Of all the challenges to the endothelium discussed in the chapters within this volume, perhaps the most extreme is the challenge presented when members of a bipedal species that has evolved exquisite cardiovascular controls to support life on Earth, decides to leave its natural environment to explore a world without gravity. We speak of our pioneering astronauts. This chapter describes the cardiovascular changes that the human body undergoes when it leaves Earth to reside in a zero-gravity (actually microgravity) environment for even short periods of time and discusses how the vascular endothelium (particularly the endothelial nitric oxide synthase [eNOS] enzyme) may participate in the adaptations. We also discuss how other forms of NOS might respond to spaceflight. Results from the ground-based rodent model of microgravity, hindlimb unloading, also will be discussed as they have helped determine mechanisms of cardiovascular adaptations. Finally, we speculate about possible adaptations to spaceflight that have not yet been measured.

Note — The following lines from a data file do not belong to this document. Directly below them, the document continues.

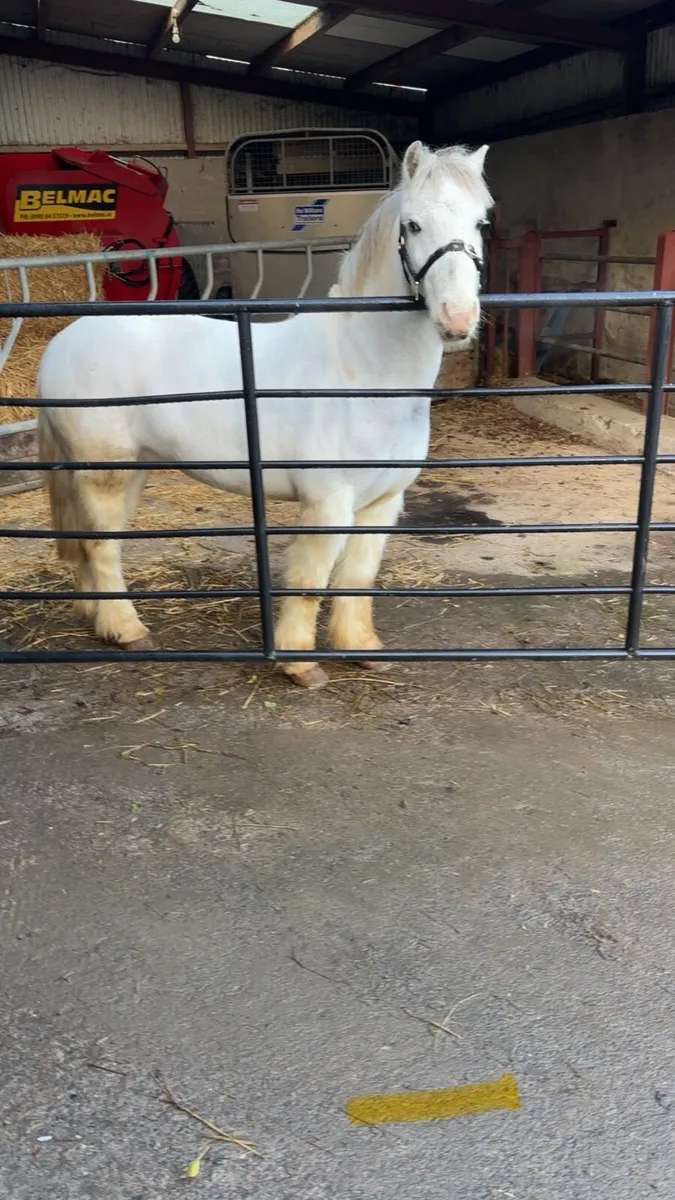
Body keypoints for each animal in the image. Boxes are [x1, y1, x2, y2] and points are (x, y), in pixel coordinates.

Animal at [37, 140, 492, 689]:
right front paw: (300, 663)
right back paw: (127, 630)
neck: (362, 367)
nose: (457, 319)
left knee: (90, 540)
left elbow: (357, 577)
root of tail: (63, 340)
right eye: (414, 225)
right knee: (103, 545)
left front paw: (362, 648)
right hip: (104, 471)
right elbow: (310, 579)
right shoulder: (327, 503)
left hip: (128, 470)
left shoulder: (382, 501)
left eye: (480, 222)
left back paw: (95, 614)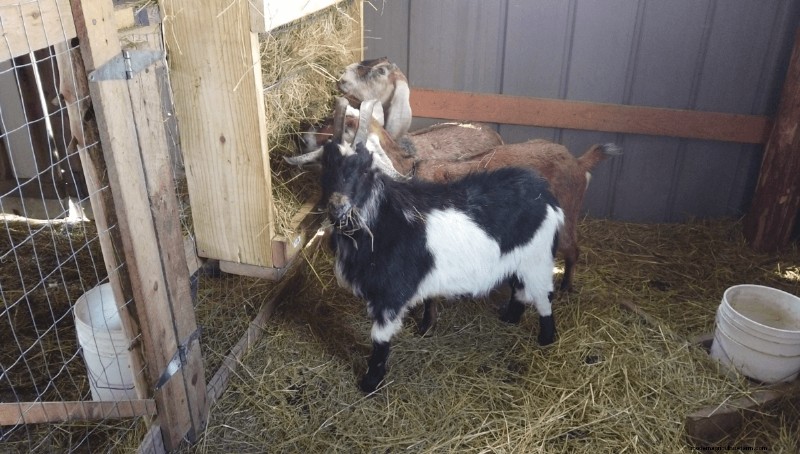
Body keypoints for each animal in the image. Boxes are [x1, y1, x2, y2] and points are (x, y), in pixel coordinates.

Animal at [320, 134, 564, 393]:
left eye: (365, 170)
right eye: (326, 166)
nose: (338, 207)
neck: (382, 220)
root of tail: (546, 195)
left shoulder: (391, 295)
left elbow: (379, 340)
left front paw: (370, 383)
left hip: (538, 259)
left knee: (543, 296)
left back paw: (546, 338)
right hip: (520, 260)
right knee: (519, 289)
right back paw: (510, 318)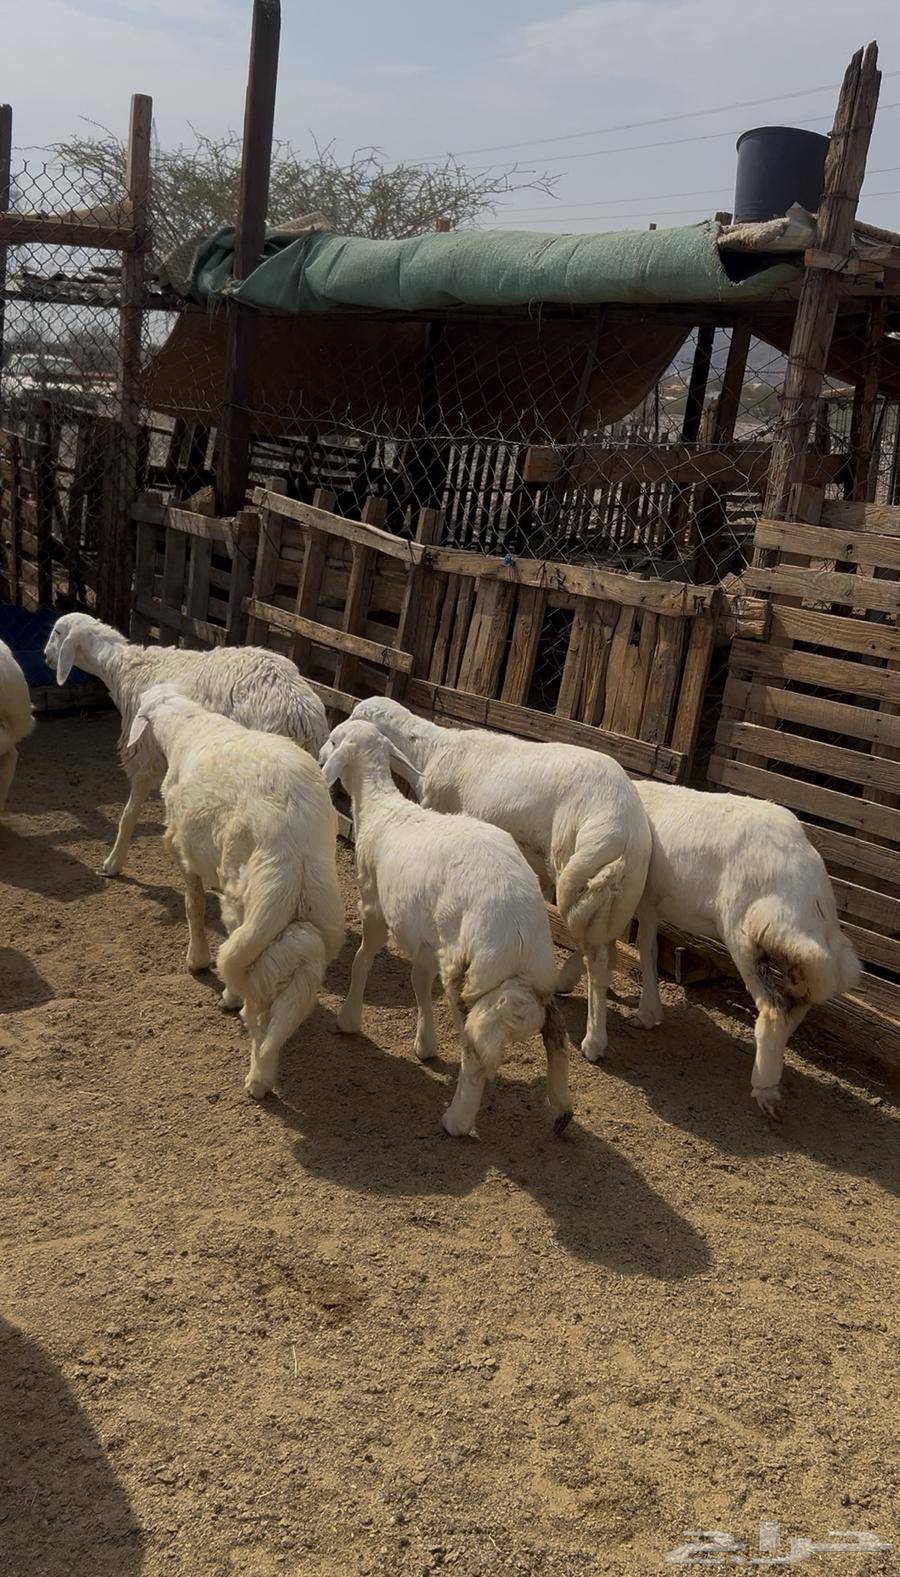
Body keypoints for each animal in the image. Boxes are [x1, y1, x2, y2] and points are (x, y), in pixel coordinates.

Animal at [44, 613, 328, 877]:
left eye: (57, 632)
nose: (45, 657)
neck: (123, 668)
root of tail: (301, 717)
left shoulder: (145, 754)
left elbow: (129, 814)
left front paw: (113, 863)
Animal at [126, 683, 344, 1099]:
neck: (186, 729)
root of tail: (295, 846)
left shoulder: (187, 854)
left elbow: (193, 906)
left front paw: (196, 960)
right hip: (311, 921)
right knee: (287, 999)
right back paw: (264, 1067)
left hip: (244, 896)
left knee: (254, 998)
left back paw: (253, 1068)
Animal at [319, 718, 576, 1138]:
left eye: (333, 738)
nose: (321, 756)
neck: (380, 807)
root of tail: (516, 934)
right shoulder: (424, 938)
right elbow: (419, 984)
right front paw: (425, 1044)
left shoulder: (373, 905)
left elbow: (362, 959)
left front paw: (349, 1019)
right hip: (537, 974)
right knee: (556, 1033)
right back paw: (561, 1109)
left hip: (465, 971)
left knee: (475, 1053)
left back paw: (457, 1119)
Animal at [345, 696, 652, 1065]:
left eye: (355, 717)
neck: (431, 751)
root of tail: (625, 829)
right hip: (617, 891)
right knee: (600, 939)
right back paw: (569, 981)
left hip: (574, 863)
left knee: (597, 956)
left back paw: (594, 1040)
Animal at [620, 781, 861, 1117]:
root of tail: (811, 896)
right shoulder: (650, 905)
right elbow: (648, 948)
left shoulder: (645, 901)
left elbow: (647, 950)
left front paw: (645, 1015)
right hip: (808, 961)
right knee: (797, 1004)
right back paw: (771, 1065)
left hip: (746, 933)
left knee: (773, 1009)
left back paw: (764, 1088)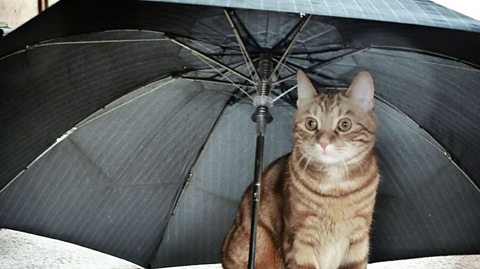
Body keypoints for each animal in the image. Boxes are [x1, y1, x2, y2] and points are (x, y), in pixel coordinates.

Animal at [220, 69, 378, 268]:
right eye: (311, 124)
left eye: (345, 124)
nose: (323, 142)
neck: (335, 188)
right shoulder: (300, 239)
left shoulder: (358, 240)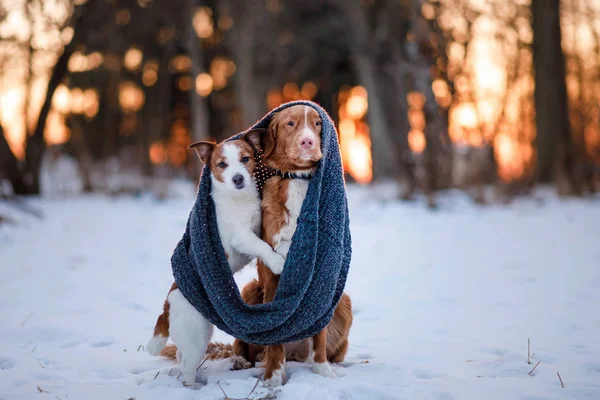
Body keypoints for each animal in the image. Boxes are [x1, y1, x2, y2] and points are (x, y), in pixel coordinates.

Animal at [146, 132, 284, 388]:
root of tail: (168, 306)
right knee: (187, 367)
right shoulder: (242, 237)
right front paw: (277, 261)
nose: (238, 178)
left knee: (181, 357)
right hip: (197, 335)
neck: (238, 200)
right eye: (222, 165)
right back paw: (195, 386)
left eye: (245, 159)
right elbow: (262, 245)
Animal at [230, 104, 352, 386]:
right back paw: (245, 362)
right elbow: (275, 332)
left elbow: (319, 332)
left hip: (343, 301)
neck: (297, 177)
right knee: (245, 347)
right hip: (251, 291)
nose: (308, 142)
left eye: (318, 123)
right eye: (290, 123)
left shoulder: (322, 279)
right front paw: (274, 376)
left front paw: (323, 371)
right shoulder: (273, 272)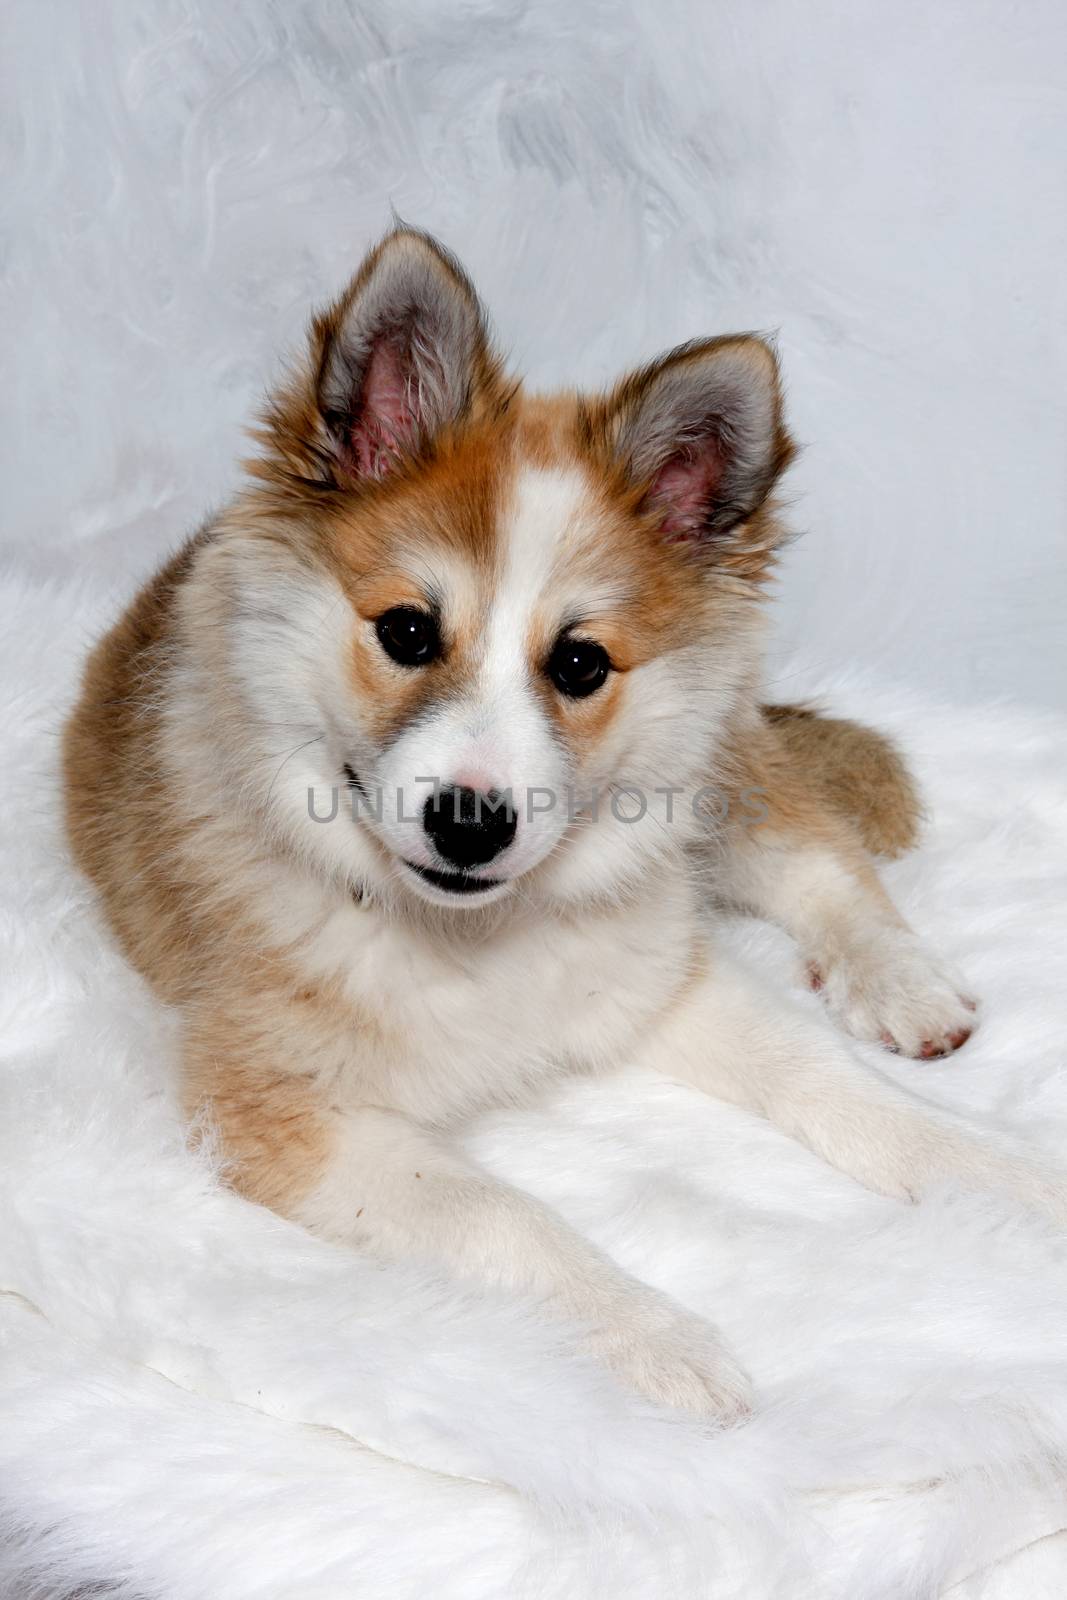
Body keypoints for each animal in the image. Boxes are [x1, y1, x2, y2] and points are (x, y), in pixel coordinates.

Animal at [64, 232, 1067, 1420]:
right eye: (407, 632)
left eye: (580, 663)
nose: (468, 825)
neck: (476, 935)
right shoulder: (278, 1107)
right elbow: (496, 1213)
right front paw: (659, 1335)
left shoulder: (655, 974)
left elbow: (824, 1077)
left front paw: (994, 1174)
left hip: (716, 761)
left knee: (815, 851)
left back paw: (897, 979)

When exposed to microgravity, the human body undergoes changes in physiological function that appear to be normal adaptations to the new environment (Table 58-1).The cardiovascular system in particular undergoes profound changes. Unfortunately, these adaptations leave the cardiovascular system ill-equipped to handle a sudden return to the gravity of Earth. The most universal symptom after landing, experienced by virtually every astronaut, is postflight orthostatic intolerance. This manifests at a minimum as an increased heart rate response to upright posture and at a maximum as frank orthostatic hypotension and presyncope (lightheadedness, nausea) or even syncope (fainting). Another universal postflight symptom is decreased exercise capacity after landing. Both of these adverse effects present substantial risks if rapid physical activity or emergency egress is required during or immediately after landing.